I think of the UK Government. The UK has a truly terrible record on genocide. Indefensibly terrible, and, unlike messrs Irving and Icke, the opinion of the UK Government actually matters. 

The Genocide Convention was signed in 1948. We didn’t accede to it until 1970. When we did finally accede, we built a policy which would ensure that the UK wouldn’t have to do anything to stop developing genocides, or anything at all. 

Governments of all hues have stuck to the same policy for 40 years, that: ‘genocide determination is for competent courts, not politicians’. The logical consequence of this policy is that the UK Government has not, and will not, use the term genocide unless a court has convicted someone of it.

This is a disastrous, immoral, and arguably unlawful policy. On the face of it, it might seem reasonable to defer to a court. The problem is that convictions for genocide are exceptionally rare and normally come decades after atrocities have ended, if at all. 

In the Armenian Genocide, 600,000 people died. It is probably the reason Raphael Lemkin first coined the term ‘genocide’, but the UK refuses to recognise it. Here’s former Minister Baroness Ramsay, in a typically obstinate rebuttal: “We do not believe it is the business of governments today to review events of over 80 years ago with a view to pronouncing on them.”

How about Cambodia? Khmer Rouge’s massacre of millions surely qualifies, but not according to then Foreign Office Minister Ted Row-lands: “While I, too, have read with great concern the recent reports of events in Cambodia, I do not think they constitute a threat to world peace. Nor, I should add, have I any means of verifying the truth of the allegations that have been made.” Rwanda? Here’s one of Blair’s early junior foreign ministers, Tony Lloyd: “Since I May 1997, we have not had cause to seek legal advice on whether the massacre in Rwanda in 1994 constituted genocide under the terms of the Genocide Convention.”

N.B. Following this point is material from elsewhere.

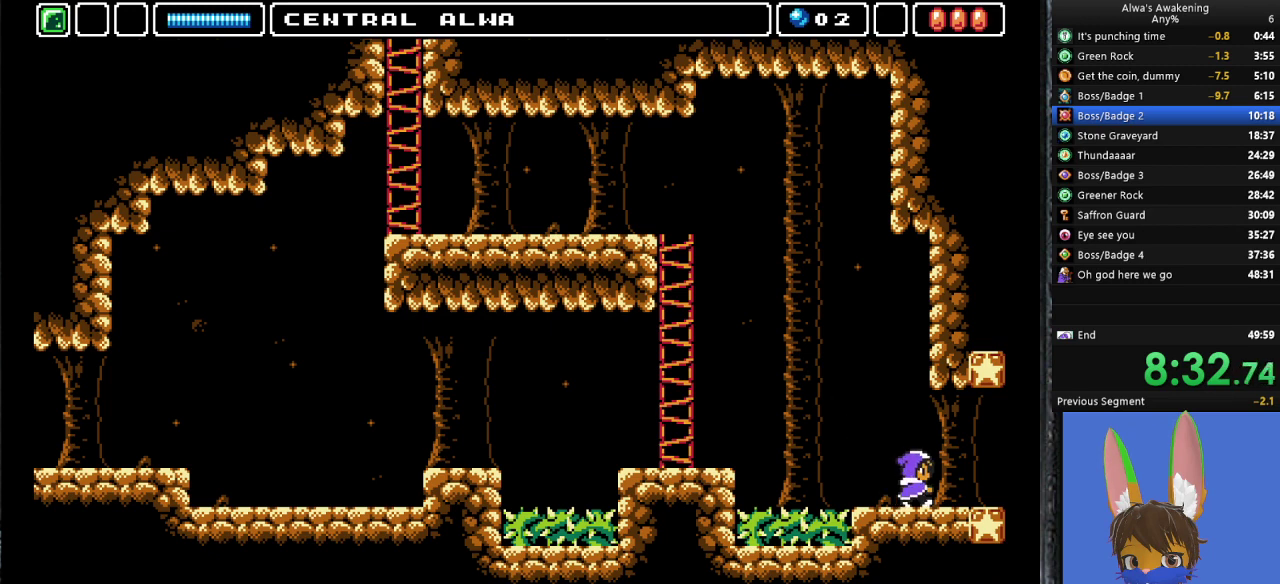
{"buttons": ["DPAD_RIGHT"], "left_stick": "center", "events": []}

Was 800,000 thousand people getting hacked to pieces by machetes not sufficient cause to seek some legal advice? The Rwandan Genocide is one of the least contested in history, but the UK was nowhere to be seen, and refused to call it genocide until at least a decade after everyone had been killed.  

The Genocide Convention is a much misunderstood document. It isn’t just about punishment. The Convention binds signatory states to “prevent and punish” genocide. The UK can’t be expected to prevent a developing genocide if all of the UK’s action on genocide is contingent upon a conviction.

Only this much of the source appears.